- _Work instruction_:
Your answer should contain only the lines from the top of the data below down through the one with "9: (723, 168, 1.92)", transcribed exactly and without pictures; please include nothing more.
* * * *
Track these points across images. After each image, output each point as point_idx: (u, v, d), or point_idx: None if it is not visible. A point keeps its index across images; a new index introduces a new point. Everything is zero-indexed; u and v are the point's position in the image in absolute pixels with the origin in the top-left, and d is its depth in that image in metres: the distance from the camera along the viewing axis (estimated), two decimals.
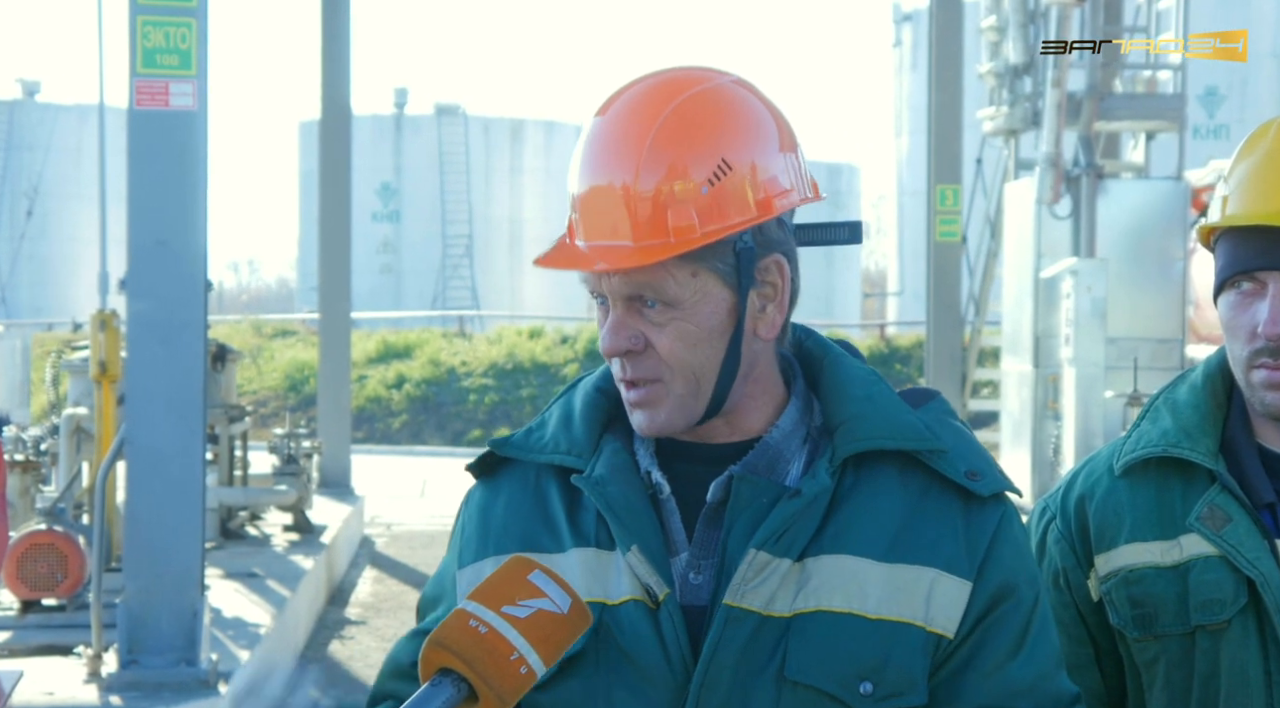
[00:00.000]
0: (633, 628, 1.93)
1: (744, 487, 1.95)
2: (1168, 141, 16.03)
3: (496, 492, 2.08)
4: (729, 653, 1.91)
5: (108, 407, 9.83)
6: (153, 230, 7.83)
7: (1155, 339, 15.09)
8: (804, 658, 1.90)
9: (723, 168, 1.92)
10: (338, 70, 17.65)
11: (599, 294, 1.97)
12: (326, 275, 18.08)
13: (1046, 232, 15.36)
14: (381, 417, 29.12)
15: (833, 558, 1.93)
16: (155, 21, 7.71)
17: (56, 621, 9.27)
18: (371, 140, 40.80)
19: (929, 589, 1.93)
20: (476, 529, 2.07)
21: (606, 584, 1.96)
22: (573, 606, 1.79)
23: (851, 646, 1.91)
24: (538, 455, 2.04)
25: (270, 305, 60.78)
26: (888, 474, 1.98)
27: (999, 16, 17.04)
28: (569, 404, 2.08)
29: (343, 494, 17.08)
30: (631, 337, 1.95)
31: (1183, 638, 2.33)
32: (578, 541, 1.99)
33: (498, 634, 1.75)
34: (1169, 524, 2.34)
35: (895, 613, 1.92)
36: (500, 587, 1.79)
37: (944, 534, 1.96)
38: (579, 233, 1.96)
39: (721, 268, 1.94)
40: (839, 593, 1.92)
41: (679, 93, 1.95)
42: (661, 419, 1.96)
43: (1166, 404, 2.42)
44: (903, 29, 39.03)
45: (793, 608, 1.92)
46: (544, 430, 2.07)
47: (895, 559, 1.93)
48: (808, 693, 1.91)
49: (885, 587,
* * * *
- _Answer to the problem_:
Track these points across images. After each image, output each point as point_idx: (u, v, d), or point_idx: None if it is not visible. A point keeps its index across images; a new index introduces a new point. Everything is zero-indexed; u and v are the point's position in the image in absolute pixels with the origin in the top-left, and d is its depth in that image in metres: the distance from the camera along the viewing axis (estimated), two decimals.
[00:00.000]
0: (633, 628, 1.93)
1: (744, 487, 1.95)
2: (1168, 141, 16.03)
3: (496, 492, 2.08)
4: (729, 653, 1.91)
5: (108, 407, 9.83)
6: (153, 230, 7.83)
7: (1155, 339, 15.09)
8: (804, 658, 1.90)
9: (723, 168, 1.92)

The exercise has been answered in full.